There are many ways psychologically to deal with these emotions. We could repress them, and wait for Post-Traumatic Stress Syndrome, or we could inure our young people to them with the denial training of loss of inhibition.
Michael Phillips tells the story of what it actually felt like:
"Cpl. Anthony Antista, 29, from Monrovia, Calif., initially celebrated after he shot dead two Iraqi paramilitary men in a corner of the building site. But the exhilaration instantly gave way to guilt, especially for having felt glad that he had taken lives. "Hey, I shot two people," he told his comrades immediately after the fight.The rest of the platoon brushed him off. He persisted: "I shot two people." They thought he was bragging. What he was really doing, he said, was trying to find someone who might understand how bad he felt.
It's an issue that was still on his mind two days later. "I can't share my pain with you because you don't accept that I killed two guys," Cpl. Antista told his comrades. To emphasize his point, he removed the magazine from his rifle, emptied the round from the firing chamber and acted out the encounter. He showed how he raised his rifle and fired. Then he sat on the ground and demonstrated how the Iraqis slumped when the rounds hit them.
"The life just flowed right out of them," he said in a pained voice. "They were like Jell-O."
Phillips goes right on after this story to recount others. I couldn't. I just had to sit there for a while and drink in what that had to have felt like. Cpl. Antista is at this moment for me an Other, an Other that has experienced something so horrible, I have trouble imagining it. And if I am to understand him as an Other in this sense, when he comes home, wanders into my college classroom, and suddenly doesn't follow my expectations, I need to recall this story. To remember there is something in his apperceptive mass or his lifespace that makes my world look a little crazy to him sometimes. But when he comes into my class, he won't be Cpl. Antista. He'll be Susan, or Chandra, or Jesus, or Henry. I won't be able to tell he's an Other by looking, not by color, not by gender. And I'll have to remember not to judge so quickly, for there are things I cannot "know," for I was not there.
I can't even imagine what there must be that I should try to feel about the two Iraqis who were killed. They could also have been my students. They could be brothers of my students. Don't I owe them at least the right to hear whatever validity claims they wanted to make? They're gone. They can't influence the next government; but their brothers and sisters and uncles and aunts and mothers and fathers may discover voices to be heard. I hope we will remember to hear their voices in good faith everytime we see them slumped on the ground in the midst of Cpl. Antista's anguish.

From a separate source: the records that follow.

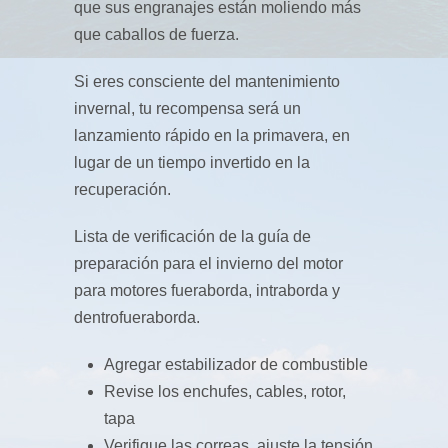
que sus engranajes están moliendo más
que caballos de fuerza.
Si eres consciente del mantenimiento
invernal, tu recompensa será un
lanzamiento rápido en la primavera, en
lugar de un tiempo invertido en la
recuperación.
Lista de verificación de la guía de
preparación para el invierno del motor
para motores fueraborda, intraborda y
dentrofueraborda.
Agregar estabilizador de combustible
Revise los enchufes, cables, rotor,
tapa
Verifique las correas, ajuste la tensión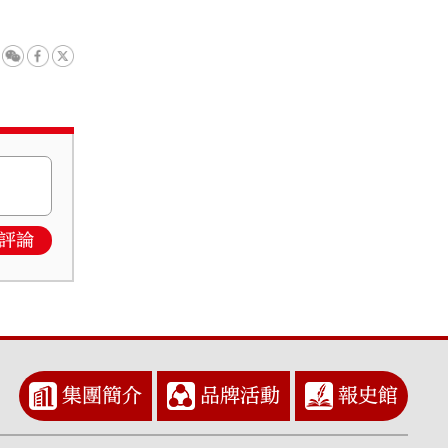
評論
集團簡介
品牌活動
報史館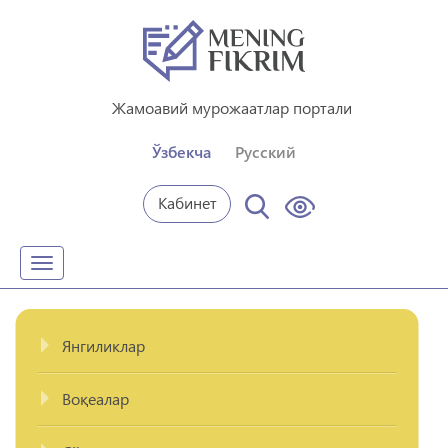
Жамоавий мурожаатлар портали
Ўзбекча
Русский
Кабинет
Toggle
navigation
Янгиликлар
Воқеалар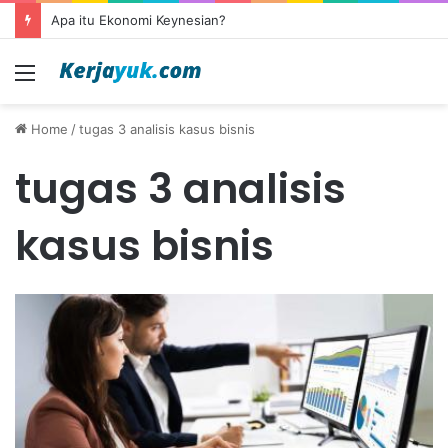
Apa itu Ekonomi Keynesian?
Menu
Home
/
tugas 3 analisis kasus bisnis
tugas 3 analisis
kasus bisnis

* * * * * - Interdependence of agency and structural context
As we face up somewhat more honestly to the interdependence of individual agency and structural context, we recognize that we are neither totally free to act as we wish, nor totally determined to perform as the overstimulating society has programmed us. Instead, we fall somewhere in between. "Just following orders" seems to allow little if any free willl. But the Nuremburg trials focussed on the issue that we are beginning to recognize that we don't "know" anyone, sometimes not even ourselves. We have a lifetime full of experiences in our apperceptive masses. That experience is interdependent with the degree of agency our environment affords us. No one knows what that mix will lead to.